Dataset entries

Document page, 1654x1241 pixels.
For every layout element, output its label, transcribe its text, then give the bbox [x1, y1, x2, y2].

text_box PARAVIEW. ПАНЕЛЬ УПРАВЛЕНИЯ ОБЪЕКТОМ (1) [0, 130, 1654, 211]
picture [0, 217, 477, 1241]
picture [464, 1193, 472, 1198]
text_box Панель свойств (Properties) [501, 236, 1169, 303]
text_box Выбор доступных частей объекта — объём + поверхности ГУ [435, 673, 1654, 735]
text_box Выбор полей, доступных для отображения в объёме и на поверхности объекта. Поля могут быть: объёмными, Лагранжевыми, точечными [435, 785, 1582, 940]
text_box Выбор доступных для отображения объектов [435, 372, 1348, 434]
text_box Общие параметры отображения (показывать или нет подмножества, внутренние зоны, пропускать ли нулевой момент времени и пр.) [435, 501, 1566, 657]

**YOUR OBJECTIVE:**
Update the rows starting at the beginning of the Dataset entries and ending at the line that contains "text_box Выбор доступных для" by replacing "layout element" with "page region" and leaving everything else unchanged.

**RESULT FOR THIS TASK:**
Document page, 1654x1241 pixels.
For every page region, output its label, transcribe its text, then give the bbox [x1, y1, x2, y2].

text_box PARAVIEW. ПАНЕЛЬ УПРАВЛЕНИЯ ОБЪЕКТОМ (1) [0, 130, 1654, 211]
picture [0, 217, 477, 1241]
picture [464, 1193, 472, 1198]
text_box Панель свойств (Properties) [501, 236, 1169, 303]
text_box Выбор доступных частей объекта — объём + поверхности ГУ [435, 673, 1654, 735]
text_box Выбор полей, доступных для отображения в объёме и на поверхности объекта. Поля могут быть: объёмными, Лагранжевыми, точечными [435, 785, 1582, 940]
text_box Выбор доступных для отображения объектов [435, 372, 1348, 434]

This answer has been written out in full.